┌─ INFORMATION SHOWN

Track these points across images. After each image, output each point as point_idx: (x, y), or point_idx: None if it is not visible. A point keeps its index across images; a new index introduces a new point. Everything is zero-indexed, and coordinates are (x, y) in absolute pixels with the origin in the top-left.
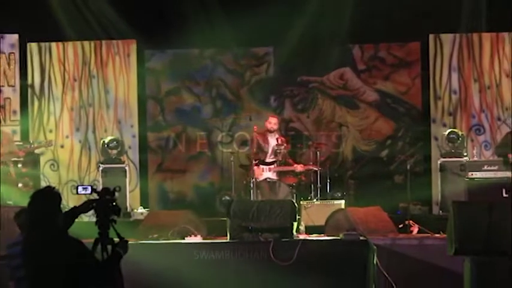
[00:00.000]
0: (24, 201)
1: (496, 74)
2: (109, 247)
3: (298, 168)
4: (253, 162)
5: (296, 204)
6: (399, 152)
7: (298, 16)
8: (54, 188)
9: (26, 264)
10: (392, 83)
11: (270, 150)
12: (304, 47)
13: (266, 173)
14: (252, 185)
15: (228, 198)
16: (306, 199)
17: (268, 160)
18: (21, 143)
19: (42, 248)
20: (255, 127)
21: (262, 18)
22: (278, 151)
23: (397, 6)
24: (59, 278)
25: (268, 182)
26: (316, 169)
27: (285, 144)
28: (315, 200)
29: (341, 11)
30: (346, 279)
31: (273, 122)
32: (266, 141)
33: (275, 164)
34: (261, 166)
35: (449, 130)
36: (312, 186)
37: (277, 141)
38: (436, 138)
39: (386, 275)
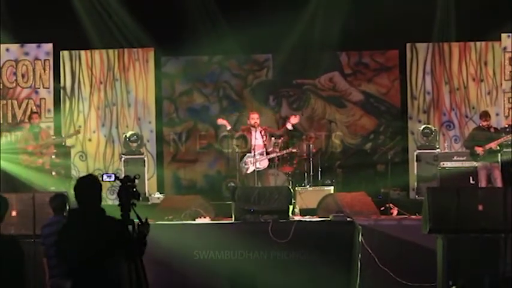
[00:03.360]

└─

#### [TASK REQUIREMENTS]
Set out, exactly as given, the line that contains "22: (278, 151)" along with each line after it through the end of the records above; omit the pictures.

#### [ANSWER TO THE PROBLEM]
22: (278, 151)
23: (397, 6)
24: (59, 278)
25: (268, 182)
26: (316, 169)
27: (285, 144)
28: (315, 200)
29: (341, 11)
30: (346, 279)
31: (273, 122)
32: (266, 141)
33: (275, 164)
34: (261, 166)
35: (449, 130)
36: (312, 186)
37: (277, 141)
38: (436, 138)
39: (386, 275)
[00:03.360]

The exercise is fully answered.